Everyone Needs To Be On The Same Page
To make a difference in Elmont (as in every community), everyone - the residents, Town, County, Sanitation, Police, Fire, Schools, houses of worship, businesses, State and Federal government - needs to be on the same page. That was the consensus of the remarks made at the well-attended January 3rd meeting of the Elmont East End Civic Club (EEECC).
Attendees, including many from other Elmont civics, also heard words of support and commitment from elected officials, and an announcement that the State Legislature had approved Elmont as one of the state’s Empire Zones.
"How do we enhance Elmont? How do we get it to grow as a sensible economy? How do we stop the proliferation of illegal apartments contributing to the oversaturation of the community - an over-saturation that has reached a volume detrimental to community atmosphere, and drains resources.? How do we provide affordable housing that won’t further burden the taxpayers?"
These are questions, not only for Elmont to resolve, but also for the entire county where the number of illegal multiple dwellings is growing by leaps and bounds and the tax burden is forever increasing.
Discussion around these issues brought out the public to the meeting to hear how we can all work together to make things happen here in Elmont - to reinvigorate the community.
After listening to comments and hearing from Town and County representatives, an enthusiastic Sol Marie Alfonso Jones, from Sustainable Long Island (SLI) - a group invited to get involved in the process to help create partnerships that can to work effectively to empower Elmont residents to work for and implement plans for a dream community - said she was encouraged and psyched for all of Elmont. “This evening you have heard Town, County and State support for re-invigorating Elmont. Your elected officials are hearing you.”
EEECC President Pat Nicolosi invited town and county officials, as well as SLI, to attend as part of an ongoing effort to address the needs of Elmont by involving all the levels of government.
"What is the county doing to address the serious issues of illegal housing, exorbitant property taxes and the need for smart economic growth?" That’s what EEECC members asked Patty Bourne, from the Nassau County Office of Economic Development.
Bourne reported that the County Executive had held meetings in 35 communities around Nassau over the past 3 years regarding needs and economic growth. County Executive Tom Suozzi, she said, is appropriating $1 million to be divided among the communities based upon need and willingness to get involved.
Bourne also noted that the county is hearing about the tax burden in all communities.
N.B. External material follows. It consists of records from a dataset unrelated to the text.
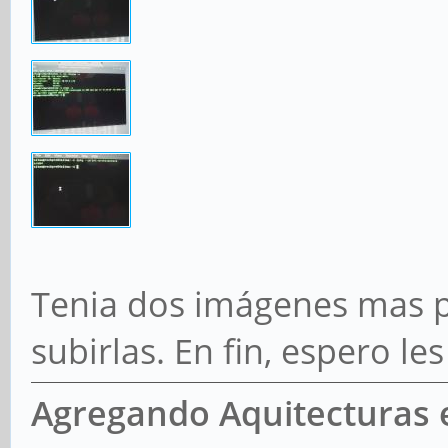
Tenia dos imágenes mas p
subirlas. En fin, espero les
Agregando Aquitecturas 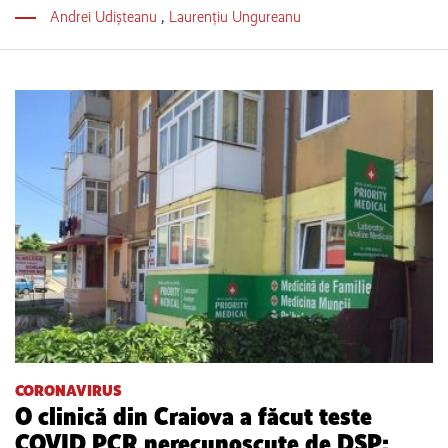
Andrei Udișteanu
,
Laurențiu Ungureanu
CORONAVIRUS
O clinică din Craiova a făcut teste
COVID PCR nerecunoscute de DSP: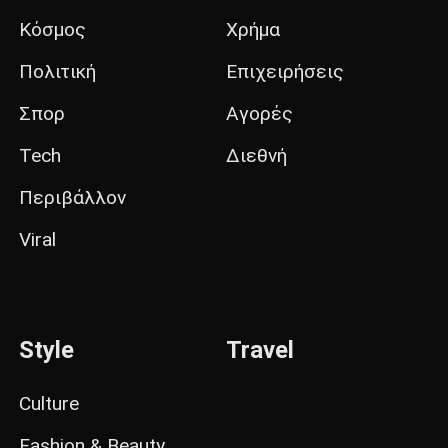
Κόσμος
Χρήμα
Πολιτική
Επιχειρήσεις
Σπορ
Αγορές
Tech
Διεθνή
Περιβάλλον
Viral
Style
Travel
Culture
Fashion & Beauty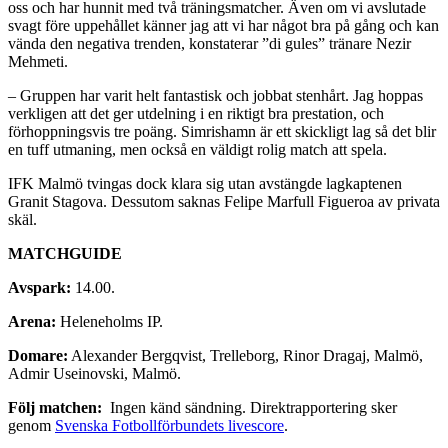
oss och har hunnit med två träningsmatcher. Även om vi avslutade
svagt före uppehållet känner jag att vi har något bra på gång och kan
vända den negativa trenden, konstaterar ”di gules” tränare Nezir
Mehmeti.
– Gruppen har varit helt fantastisk och jobbat stenhårt. Jag hoppas
verkligen att det ger utdelning i en riktigt bra prestation, och
förhoppningsvis tre poäng. Simrishamn är ett skickligt lag så det blir
en tuff utmaning, men också en väldigt rolig match att spela.
IFK Malmö tvingas dock klara sig utan avstängde lagkaptenen
Granit Stagova. Dessutom saknas Felipe Marfull Figueroa av privata
skäl.
MATCHGUIDE
Avspark:
14.00.
Arena:
Heleneholms IP.
Domare:
Alexander Bergqvist, Trelleborg, Rinor Dragaj, Malmö,
Admir Useinovski, Malmö.
Följ matchen:
Ingen känd sändning. Direktrapportering sker
genom
Svenska Fotbollförbundets livescore
.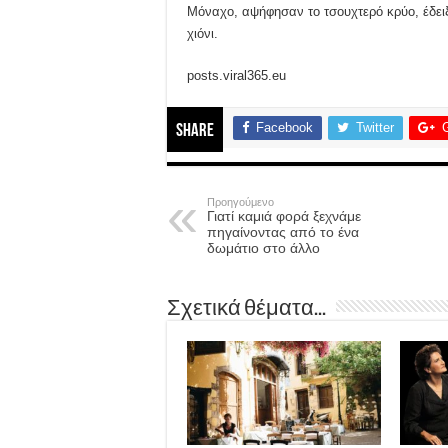
Μόναχο, αψήφησαν το τσουχτερό κρύο, έδειξα
χιόνι.
posts.viral365.eu
Facebook
Twitter
Share
Προηγούμενο
Γιατί καμιά φορά ξεχνάμε
πηγαίνοντας από το ένα
δωμάτιο στο άλλο
Σχετικά θέματα...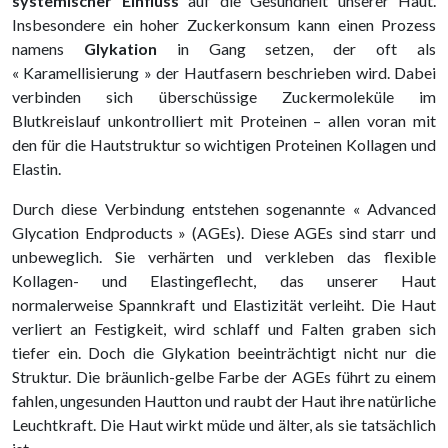
systemischer Einfluss
auf die Gesundheit unserer Haut.
Insbesondere ein hoher Zuckerkonsum kann einen Prozess
namens
Glykation
in Gang setzen, der oft als
« Karamellisierung » der Hautfasern beschrieben wird. Dabei
verbinden sich überschüssige Zuckermoleküle im
Blutkreislauf unkontrolliert mit Proteinen – allen voran mit
den für die Hautstruktur so wichtigen Proteinen Kollagen und
Elastin.
Durch diese Verbindung entstehen sogenannte « Advanced
Glycation Endproducts » (AGEs). Diese AGEs sind starr und
unbeweglich. Sie verhärten und verkleben das flexible
Kollagen- und Elastingeflecht, das unserer Haut
normalerweise Spannkraft und Elastizität verleiht. Die Haut
verliert an Festigkeit, wird schlaff und Falten graben sich
tiefer ein. Doch die Glykation beeinträchtigt nicht nur die
Struktur. Die bräunlich-gelbe Farbe der AGEs führt zu einem
fahlen, ungesunden Hautton und raubt der Haut ihre natürliche
Leuchtkraft. Die Haut wirkt müde und älter, als sie tatsächlich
Outlining some strategies for bringing businesses to the county, Bourne indicated the county can “look to New York City to attract businesses,” and assist with affordable housing needs for senior citizens and business employees.
“Who’s going to subsidize this affordable housing? Me? I’m all tapped out,” said one resident.
Bourne went on to say the County doesn’t believe Nassau gets its fair share under the present state aid for education formula. The County is working with school districts to look at readjusting that formula.
Elmont schools are doing very well, and were recently cited in a recent NY Times article “Elmont’s School Success Is a Lesson to Others.” But taxpayers are picking up the burden of increased enrollment with many of those new students coming from illegal multiple dwellings. And the cost of all services is increased and passed onto property owners with single-family homes absorbing the biggest burden.
“The governments have to realize there is a problem,” said Elmont resident Peter Foltmer, who also commended Nicolosi for “rattling their cages.”
Town Councilman Ed Ambrosino said, “We’re in a crisis situation. We have to rebuild in a smart way. We have to attract business that will be here for a long time.” Acknowledging EEECC’s “phenomenal community involvement,” Ambrosino said there is a need to get people to care about our community.
Ambrosino’s message was clear: Governments must join hands and work together. They must put aside political labels and rhetoric to make this work. “We have to redesign the community,” he stated, noting that it had like most of Long Island, just happened. “We need to start again and rebuild Hempstead Turnpike.”
Regarding illegal basement apartments, Ambrosino said, “We’re all victims in this situation. Only the landlords are the winners.” The Councilman assured that his office acts on all reports of illegal housing. “It’s not the role of other residents,” said Ambrosino, to subsidize landlords.”
“If I had the ability,” said the Councilman, “I would single-handedly remove every illegal basement apartment in Elmont. These apartments drag down the community.” Ambrosino noted, however, that there are others in the community advocating for these apartments.
Residents also cited lack of enforcement of traffic and parking rules, as well as building codes as a big part of the problem.
“Your elected officials are hearing you,” said Alfonso Jones of Sustainable Long Island, who is reaching out to all levels of government to get them involved. ” With an RFP (Request for Proposals) from the Town and money from the County, I believe that by the end of the year you will see things happening here in Elmont.”
It should be noted that Assemblyman Tom Alfano and Congresswoman Carolyn McCarthy have pledged support for an enhanced Elmont.